- Exercise data -
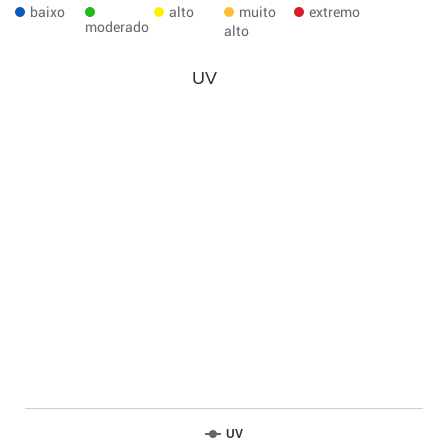
baixo
alto
muito
extremo
moderado
alto
UV
UV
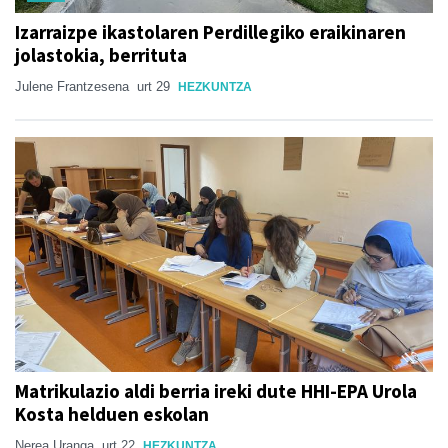
Izarraizpe ikastolaren Perdillegiko eraikinaren
jolastokia, berrituta
Julene Frantzesena
urt 29
HEZKUNTZA
Matrikulazio aldi berria ireki dute HHI-EPA Urola
Kosta helduen eskolan
Nerea Uranga
urt 22
HEZKUNTZA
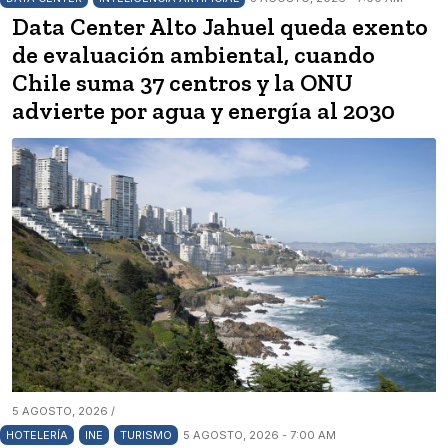
Data Center Alto Jahuel queda exento
de evaluación ambiental, cuando
Chile suma 37 centros y la ONU
advierte por agua y energía al 2030
5 AGOSTO, 2026 /
HOTELERÍA
INE
TURISMO
5 AGOSTO, 2026 - 7:00 AM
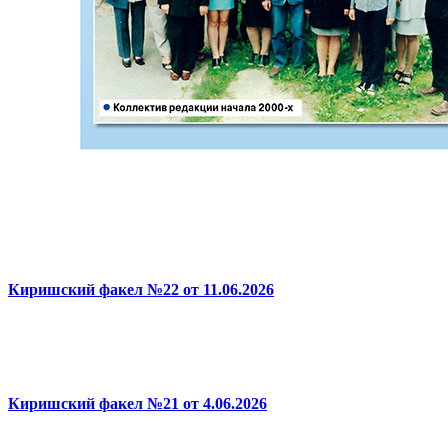
Киришский факел №22 от 11.06.2026
Киришский факел №21 от 4.06.2026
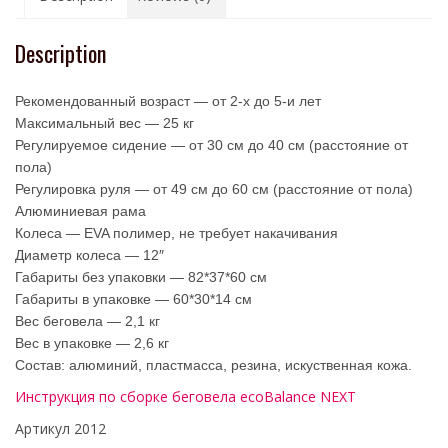
Description
Рекомендованный возраст — от 2-х до 5-и лет
Максимальный вес — 25 кг
Регулируемое сидение — от 30 см до 40 см (расстояние от
пола)
Регулировка руля — от 49 см до 60 см (расстояние от пола)
Алюминиевая рама
Колеса — EVA полимер, не требует накачивания
Диаметр колеса — 12″
Габариты без упаковки — 82*37*60 см
Габариты в упаковке — 60*30*14 см
Вес беговела — 2,1 кг
Вес в упаковке — 2,6 кг
Состав: алюминий, пластмасса, резина, искуственная кожа.
Инструкция по сборке беговела ecoBalance NEXT
Артикул 2012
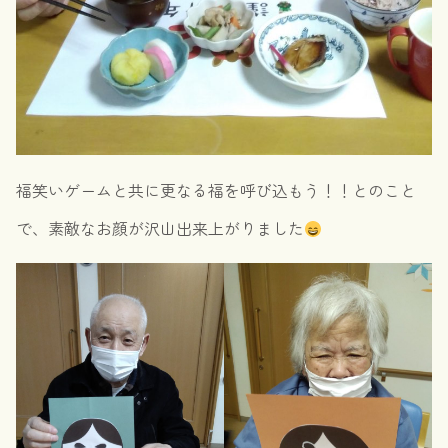
福笑いゲームと共に更なる福を呼び込もう！！とのこと
で、素敵なお顔が沢山出来上がりました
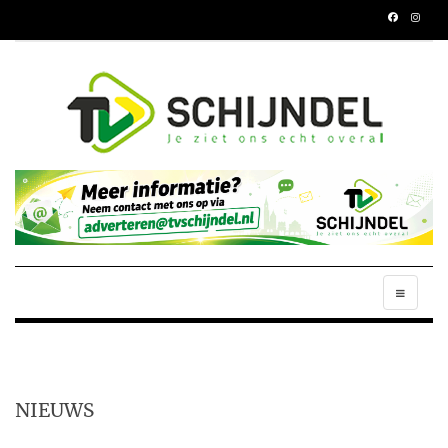
NIEUWS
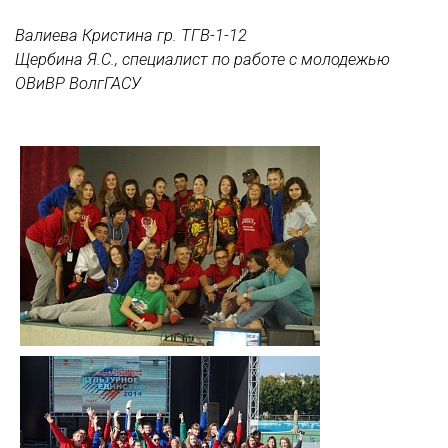
Валиева Кристина гр. ТГВ-1-12
Щербина Я.С., специалист по работе с молодежью
ОВиВР ВолгГАСУ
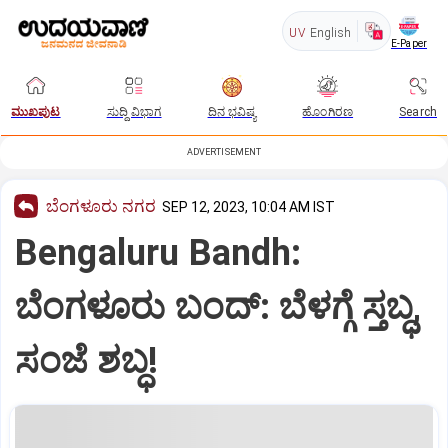
UV
English
E-Paper
ಮುಖಪುಟ
ಸುದ್ದಿ ವಿಭಾಗ
ದಿನ ಭವಿಷ್ಯ
ಹೊಂಗಿರಣ
Search
ADVERTISEMENT
ಬೆಂಗಳೂರು ನಗರ
SEP 12, 2023, 10:04 AM IST
Bengaluru Bandh:
ಬೆಂಗಳೂರು ಬಂದ್‌: ಬೆಳಗ್ಗೆ ಸ್ತಬ್ಧ,
ಸಂಜೆ ಶಬ್ಧ!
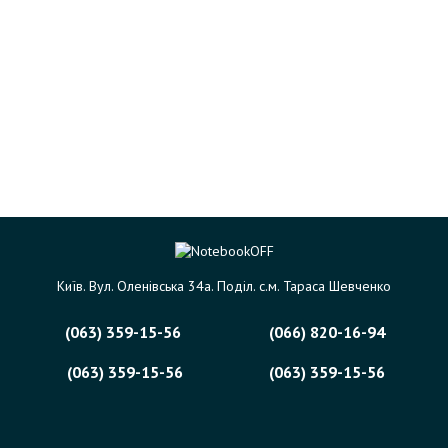
Київ. Вул. Оленівська 34а. Поділ. с.м. Тараса Шевченко
(063) 359-15-56
(066) 820-16-94
(063) 359-15-56
(063) 359-15-56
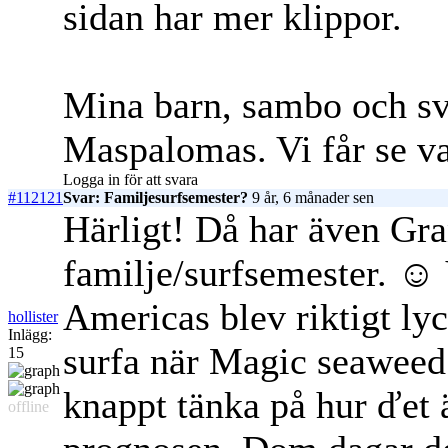
sidan har mer klippor.
Mina barn, sambo och sv
Maspalomas. Vi får se va
Logga in för att svara
#112121
Svar: Familjesurfsemester?
9 år, 6 månader sen
Härligt! Då har även Gra
familje/surfsemester. ☺ 
Americas blev riktigt lyc
hollister
Inlägg:
surfa när Magic seaweed 
15
knappt tänka på hur ďet ä
offline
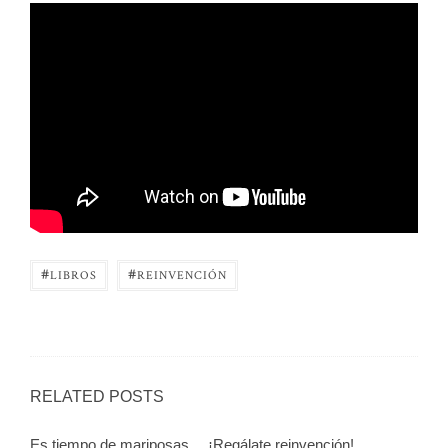
#
#
LIBROS
REINVENCIÓN
RELATED POSTS
Es tiempo de mariposas… ¡Regálate reinvención!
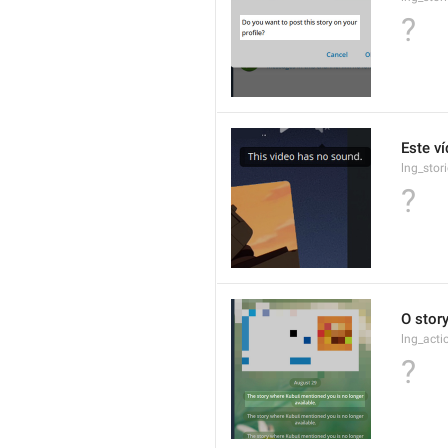
?
Este v
lng_stor
?
O story
lng_acti
?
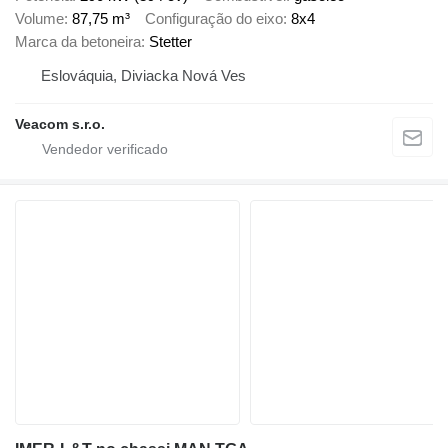
Volume
87,75 m³
Configuração do eixo
8x4
Marca da betoneira
Stetter
Eslováquia, Diviacka Nová Ves
Veacom s.r.o.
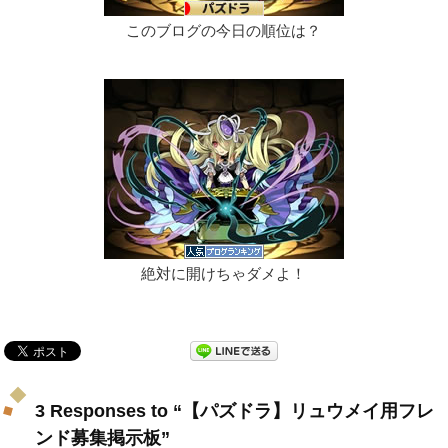
このブログの今日の順位は？
絶対に開けちゃダメよ！
3 Responses to “【パズドラ】リュウメイ用フレ
ンド募集掲示板”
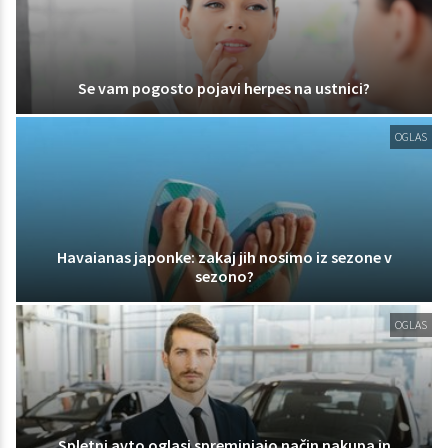
Se vam pogosto pojavi herpes na ustnici?
OGLAS
Havaianas japonke: zakaj jih nosimo iz sezone v
sezono?
OGLAS
Spletni avto oglasi spreminjajo način nakupa in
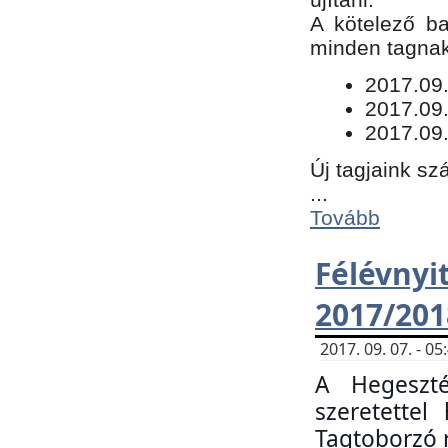
​A kötelező b
minden tagnak 
​2017.09
2017.09
2017.09.
Új tagjaink sz
...
Tovább
Félévn
2017/201
2017. 09. 07. - 
A Hegeszté
szeretette
Tagtoborzó 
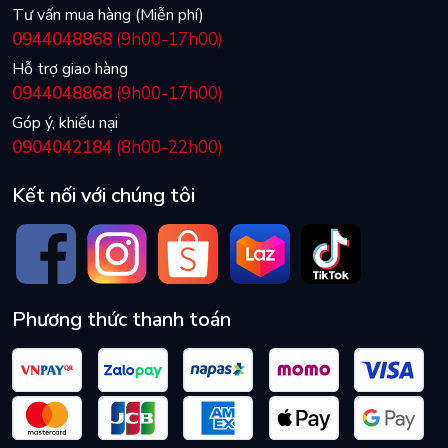
Tư vấn mua hàng (Miễn phí)
0944048868
(9h00-17h00)
Hỗ trợ giao hàng
0944048868
(9h00-17h00)
Góp ý, khiếu nại
0904042184
(8h00-22h00)
Kết nối với chúng tôi
Phương thức thanh toán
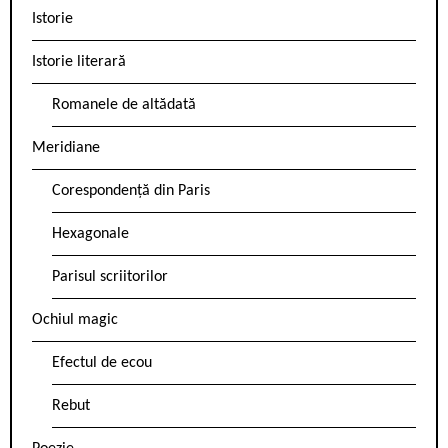
Istorie
Istorie literară
Romanele de altădată
Meridiane
Corespondență din Paris
Hexagonale
Parisul scriitorilor
Ochiul magic
Efectul de ecou
Rebut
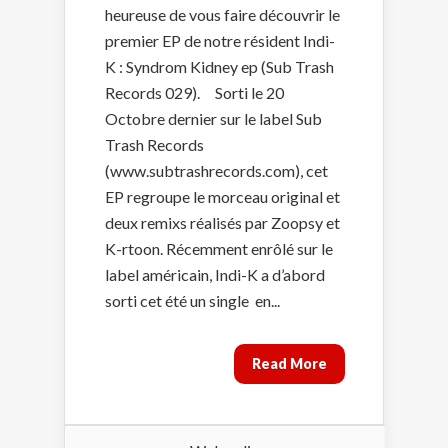
heureuse de vous faire découvrir le
premier EP de notre résident Indi-
K : Syndrom Kidney ep (Sub Trash
Records 029). Sorti le 20
Octobre dernier sur le label Sub
Trash Records
(www.subtrashrecords.com), cet
EP regroupe le morceau original et
deux remixs réalisés par Zoopsy et
K-rtoon. Récemment enrôlé sur le
label américain, Indi-K a d’abord
sorti cet été un single en...
Read More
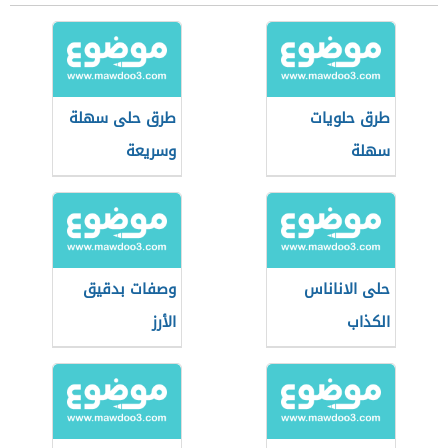
طرق حلويات
طرق حلى سهلة
سهلة
وسريعة
حلى الاناناس
وصفات بدقيق
الكذاب
الأرز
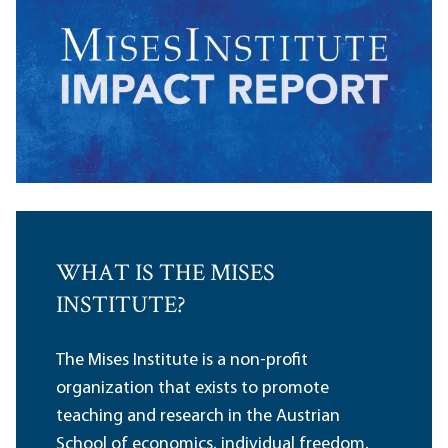
WHAT IS THE MISES
INSTITUTE?
The Mises Institute is a non-profit
organization that exists to promote
teaching and research in the Austrian
School of economics, individual freedom,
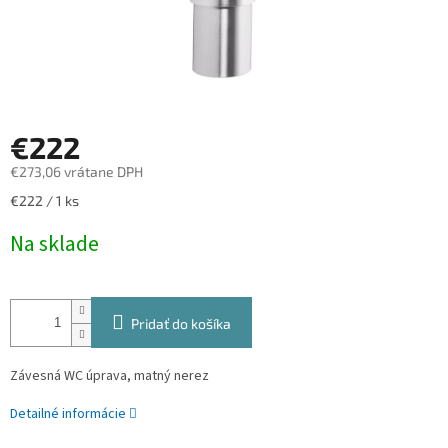
€222
€273,06 vrátane DPH
Jednotková
€222 / 1 ks
cena:
Na sklade
Pridať do košíka
Závesná WC úprava, matný nerez
Detailné informácie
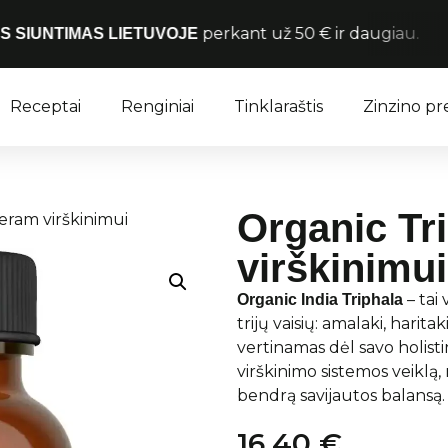
perkant už 50 € ir daugiau.
AS LIETUVOJE
Receptai
Renginiai
Tinklaraštis
Zinzino p
Organic Tr
eram virškinimui
virškinimui
– tai
Organic India Triphala
trijų vaisių: amalaki, harita
vertinamas dėl savo holisti
virškinimo sistemos veiklą
bendrą savijautos balansą.
16,40
€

- Assignment -
Write out the data above again word for word, from the very beginning through the line containing "Киришский факел №21 от 4.06.2026". Leave the pictures out of your answer.

- Your response -
baixo
alto
muito
extremo
moderado
alto
UV
UV
Izarraizpe ikastolaren Perdillegiko eraikinaren
jolastokia, berrituta
Julene Frantzesena
urt 29
HEZKUNTZA
Matrikulazio aldi berria ireki dute HHI-EPA Urola
Kosta helduen eskolan
Nerea Uranga
urt 22
HEZKUNTZA
Data Center Alto Jahuel queda exento
de evaluación ambiental, cuando
Chile suma 37 centros y la ONU
advierte por agua y energía al 2030
5 AGOSTO, 2026 /
HOTELERÍA
INE
TURISMO
5 AGOSTO, 2026 - 7:00 AM
Киришский факел №22 от 11.06.2026
Киришский факел №21 от 4.06.2026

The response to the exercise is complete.